What to produce: Each line of the material holding the word "دوربین" must be identified and copied.

Data for this exercise:
┌──

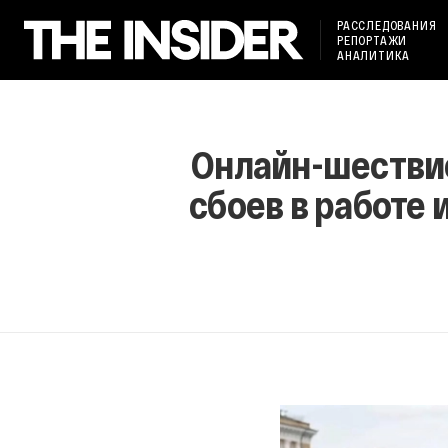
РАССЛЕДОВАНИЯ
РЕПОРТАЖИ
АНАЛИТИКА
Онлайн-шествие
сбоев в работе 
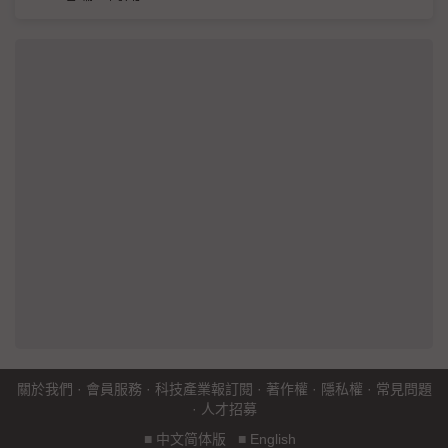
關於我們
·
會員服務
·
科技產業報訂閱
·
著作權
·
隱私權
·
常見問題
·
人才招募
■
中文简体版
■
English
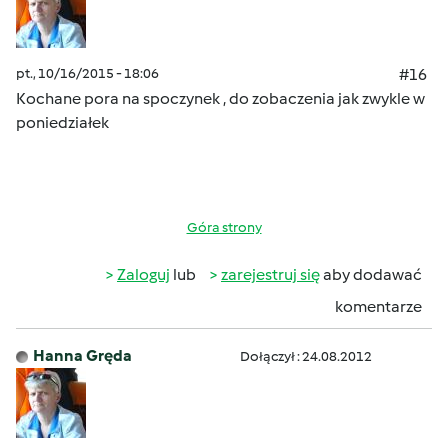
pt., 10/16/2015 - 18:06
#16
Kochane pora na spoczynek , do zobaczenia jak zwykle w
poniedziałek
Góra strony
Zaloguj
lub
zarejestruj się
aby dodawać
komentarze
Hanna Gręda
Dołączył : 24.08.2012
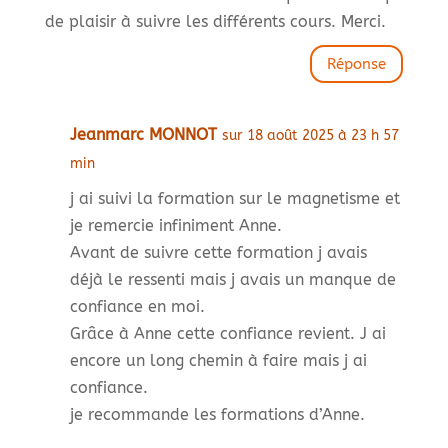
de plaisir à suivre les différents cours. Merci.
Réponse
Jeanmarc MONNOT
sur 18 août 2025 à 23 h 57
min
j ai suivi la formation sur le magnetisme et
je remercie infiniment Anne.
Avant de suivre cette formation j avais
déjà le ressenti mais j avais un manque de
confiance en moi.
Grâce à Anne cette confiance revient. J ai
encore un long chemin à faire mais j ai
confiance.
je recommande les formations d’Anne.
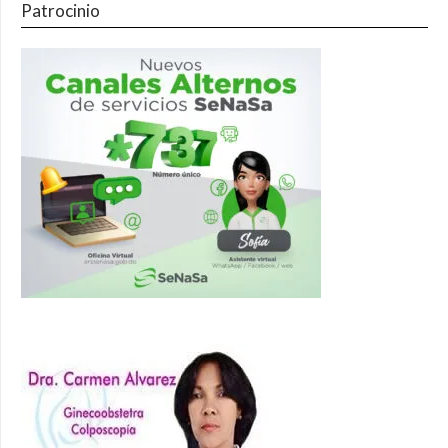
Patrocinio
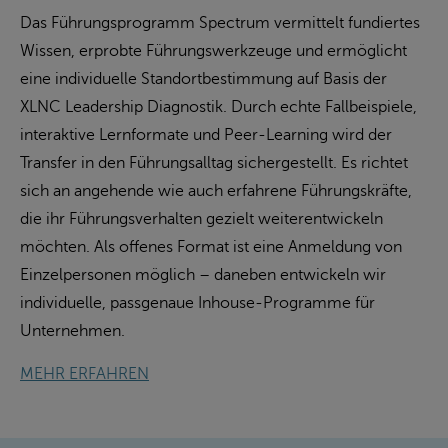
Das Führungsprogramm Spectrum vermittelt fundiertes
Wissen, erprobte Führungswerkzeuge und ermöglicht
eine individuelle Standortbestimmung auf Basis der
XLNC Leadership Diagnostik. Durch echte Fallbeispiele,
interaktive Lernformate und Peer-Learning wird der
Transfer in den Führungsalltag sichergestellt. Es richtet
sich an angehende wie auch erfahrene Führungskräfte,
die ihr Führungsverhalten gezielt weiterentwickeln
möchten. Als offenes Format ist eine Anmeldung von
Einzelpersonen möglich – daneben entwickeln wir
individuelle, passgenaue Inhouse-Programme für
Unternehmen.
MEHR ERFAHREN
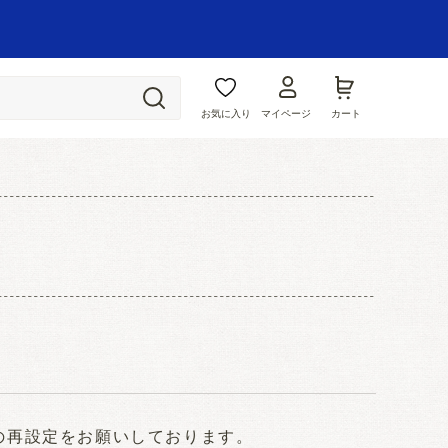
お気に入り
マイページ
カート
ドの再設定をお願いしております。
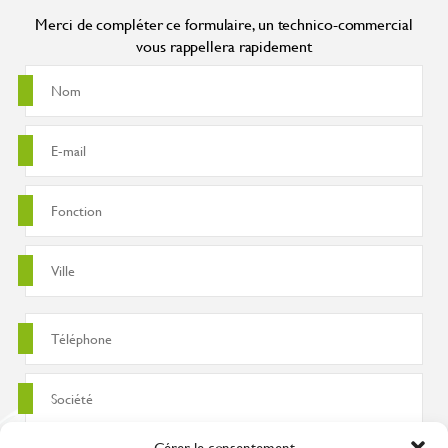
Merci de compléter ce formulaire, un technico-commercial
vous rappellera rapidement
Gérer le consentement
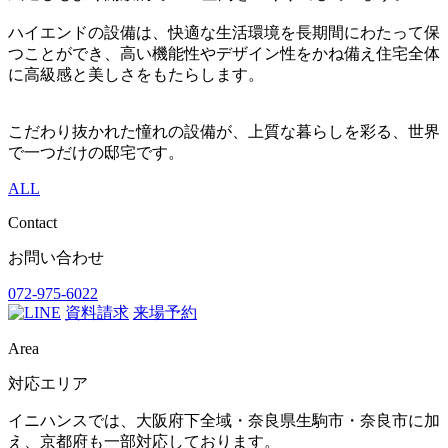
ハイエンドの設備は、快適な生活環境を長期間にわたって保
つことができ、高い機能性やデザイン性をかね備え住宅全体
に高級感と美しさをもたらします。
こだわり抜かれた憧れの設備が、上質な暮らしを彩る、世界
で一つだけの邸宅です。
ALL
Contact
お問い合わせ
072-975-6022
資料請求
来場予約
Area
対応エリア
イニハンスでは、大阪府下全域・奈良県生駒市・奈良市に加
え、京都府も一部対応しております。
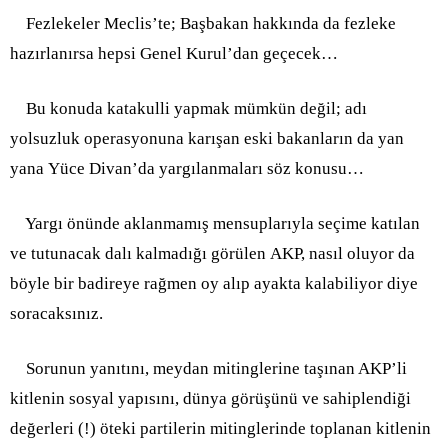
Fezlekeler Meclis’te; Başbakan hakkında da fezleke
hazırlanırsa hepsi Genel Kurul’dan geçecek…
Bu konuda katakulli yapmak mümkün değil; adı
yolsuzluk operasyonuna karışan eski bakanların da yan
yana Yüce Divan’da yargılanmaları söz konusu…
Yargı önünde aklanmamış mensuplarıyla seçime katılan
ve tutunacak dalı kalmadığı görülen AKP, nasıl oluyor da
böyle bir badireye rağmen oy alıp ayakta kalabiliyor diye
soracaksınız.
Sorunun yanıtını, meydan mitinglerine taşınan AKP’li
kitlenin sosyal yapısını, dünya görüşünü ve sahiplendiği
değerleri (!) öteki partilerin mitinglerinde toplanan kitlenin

└──
┌──

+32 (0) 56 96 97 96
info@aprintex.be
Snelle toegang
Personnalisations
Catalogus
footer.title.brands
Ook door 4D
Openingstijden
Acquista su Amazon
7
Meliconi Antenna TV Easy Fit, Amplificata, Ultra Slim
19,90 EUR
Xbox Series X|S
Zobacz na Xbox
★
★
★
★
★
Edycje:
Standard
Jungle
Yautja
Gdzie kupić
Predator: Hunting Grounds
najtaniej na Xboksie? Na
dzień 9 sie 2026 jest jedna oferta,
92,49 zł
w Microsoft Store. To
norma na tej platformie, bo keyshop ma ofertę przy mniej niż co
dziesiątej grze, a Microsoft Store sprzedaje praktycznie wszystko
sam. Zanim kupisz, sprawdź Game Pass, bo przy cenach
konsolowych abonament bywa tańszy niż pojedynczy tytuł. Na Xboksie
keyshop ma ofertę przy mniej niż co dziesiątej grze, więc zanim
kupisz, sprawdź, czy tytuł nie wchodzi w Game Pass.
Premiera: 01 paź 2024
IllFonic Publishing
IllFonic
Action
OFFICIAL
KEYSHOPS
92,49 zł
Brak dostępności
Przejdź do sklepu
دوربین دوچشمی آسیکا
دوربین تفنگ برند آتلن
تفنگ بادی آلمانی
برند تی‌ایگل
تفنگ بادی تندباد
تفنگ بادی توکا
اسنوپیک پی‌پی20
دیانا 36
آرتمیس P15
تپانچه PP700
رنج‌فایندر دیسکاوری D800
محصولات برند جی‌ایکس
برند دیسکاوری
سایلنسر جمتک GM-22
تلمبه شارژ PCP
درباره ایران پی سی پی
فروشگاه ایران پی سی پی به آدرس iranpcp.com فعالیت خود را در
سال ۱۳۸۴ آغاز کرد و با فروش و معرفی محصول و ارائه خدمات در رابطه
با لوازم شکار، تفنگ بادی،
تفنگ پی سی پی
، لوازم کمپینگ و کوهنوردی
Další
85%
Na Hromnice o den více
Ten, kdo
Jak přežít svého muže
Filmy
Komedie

└──
┌──

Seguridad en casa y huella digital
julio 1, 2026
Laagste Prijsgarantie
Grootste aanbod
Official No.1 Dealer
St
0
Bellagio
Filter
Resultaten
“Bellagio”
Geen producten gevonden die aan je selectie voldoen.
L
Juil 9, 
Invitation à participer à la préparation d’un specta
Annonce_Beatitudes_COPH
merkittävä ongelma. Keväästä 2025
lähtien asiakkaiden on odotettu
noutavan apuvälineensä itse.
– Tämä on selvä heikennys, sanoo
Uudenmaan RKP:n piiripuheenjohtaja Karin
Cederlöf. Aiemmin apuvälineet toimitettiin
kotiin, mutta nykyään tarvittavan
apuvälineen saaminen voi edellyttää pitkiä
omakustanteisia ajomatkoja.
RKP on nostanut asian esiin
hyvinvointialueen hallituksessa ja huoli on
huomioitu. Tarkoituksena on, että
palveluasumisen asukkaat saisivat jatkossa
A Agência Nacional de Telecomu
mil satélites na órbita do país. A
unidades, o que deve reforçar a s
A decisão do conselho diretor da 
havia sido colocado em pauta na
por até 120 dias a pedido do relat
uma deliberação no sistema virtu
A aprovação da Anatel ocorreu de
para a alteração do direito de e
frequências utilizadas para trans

└──

Answer section:
دوربین دوچشمی آسیکا
دوربین تفنگ برند آتلن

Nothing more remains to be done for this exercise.